10/06/2021 Thinking Outside the Box   Leave a comment

Thinking outside the box is a rarity these days. Some people do it automatically in everything they do and are called, weird, odd, strange and a host of other not so nice descriptions. Unfortunately the great majority of people that are truly out-there are artists and creative types. In order to create something that people will pay attention to you must be out-there. I’ve been lucky enough to be labeled out-there since I was seven or eight years old by my parents and friends alike. That to me has always been a badge of honor and always will be.

People continuously use the word weird for those of us who are strange, little off center, or just plain different in our way of thinking. I’ve been called much worse by many people over the years due to my unusual approach to the art I create. I understand that some people are offended by that description but I never was. I’m a firm believer that if you walk by any of my projects and didn’t stop for a second look, I wasn’t getting the job done.

Many years ago I created a piece called “Death Penalty”, and it was displayed in a museum art show. To my great surprise it actually won an Honorable Mention award from the judges. I created a miniature electric chair with all the bells and whistles of a real one.
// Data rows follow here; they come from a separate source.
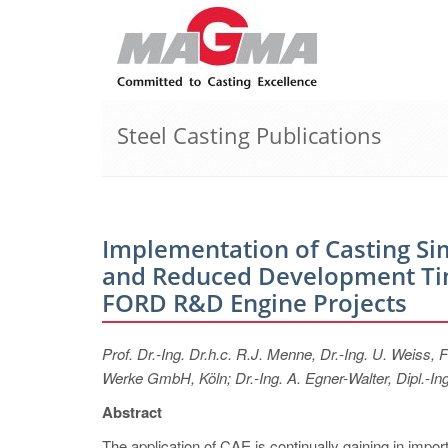
Steel Casting Publications
Implementation of Casting Si
and Reduced Development Tim
FORD R&D Engine Projects
Prof. Dr.-Ing. Dr.h.c. R.J. Menne, Dr.-Ing. U. Weis
Werke GmbH, Köln; Dr.-Ing. A. Egner-Walter, Dipl.
Abstract
The application of CAE is continually gaining in import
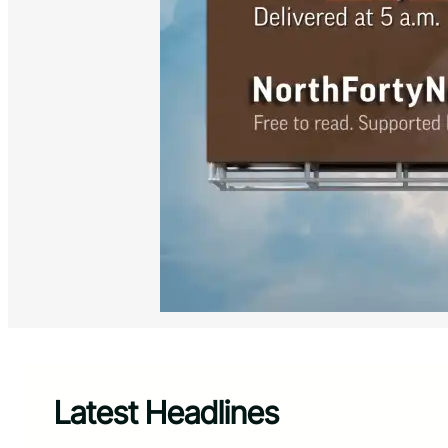
Latest Headlines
It sat upon a base covered in a collage of death penalty photos and newspaper articles which made quite the graphic statement about the death penalty, both pro and con.
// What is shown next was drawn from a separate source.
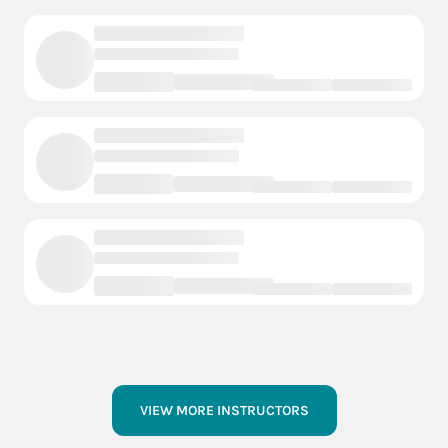
VIEW MORE INSTRUCTORS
I stood on a raised stage nearby drinking coffee and watching the main floor of the exhibit. People were milling around but I was more interested in those looking at my piece. It drew quite a crowd and a lot of discussions were occurring. I mingled among the crowd anonymously listening to comments and the numerous and varied conversations. The consensus of opinion was that the artist was a little weird and totally off-the-wall. I was absolutely thrilled. That meant even more to me than the Honorable Mention award. I was later approached by the father of a young Goth girl who attempted to buy the chair for her Christmas present. I didn’t have the heart to sell it and I kept that chair for many years before it eventually fell apart during one of my many moves. I’ve always had a hard time selling my art after putting so much effort into producing it. It’s like losing a child.

Now let’s drop back few decades to my days in college. I was inspired by a fellow student after being requested to do some sort of display that would sell a fictional product. This was a commercial art class and a required subject which I truly detested. I thought it was too blatantly commercial and I complained to everyone. A fellow student on the day of the final review took me aside and said “your taking this stuff way too seriously”. He took me into another room and under a sheet on the table showed me his final project. He’d set up a place-setting with a knife, fork, spoon, lacy napkins, and a half filled bottle of Coke. Directly behind the place-setting was a a faux campfire. Over this fire he’d placed a headless baby doll on a spit. He spray painted the doll with a reddish paint to make it look roasted. I was a little shocked at first until he uncovered the last part of his project. He pulled the the sheet away to show me a large, round, red, Coca-Cola sign. It simply stated “Things Go Better With Coke”. I was blown away and thrilled to have met someone who was truly out-there. All these years later I still remember him, the piece, and the attitude it took to make it. I also remember that he got an “A” on the project and I didn’t. I’m carrying on his philosophy as best I can to this day.

If you’re a creative type and I hope you are, don’t let people put you in a box. It’s been my experience that the further out-of-the-box you can take yourself the better your work will be. There are way too many people spending way too much time being critical of virtually everything. To be an artist, poet, or writer is to put your creations “out there” for public viewing. It’s the most rewarding risk you can take.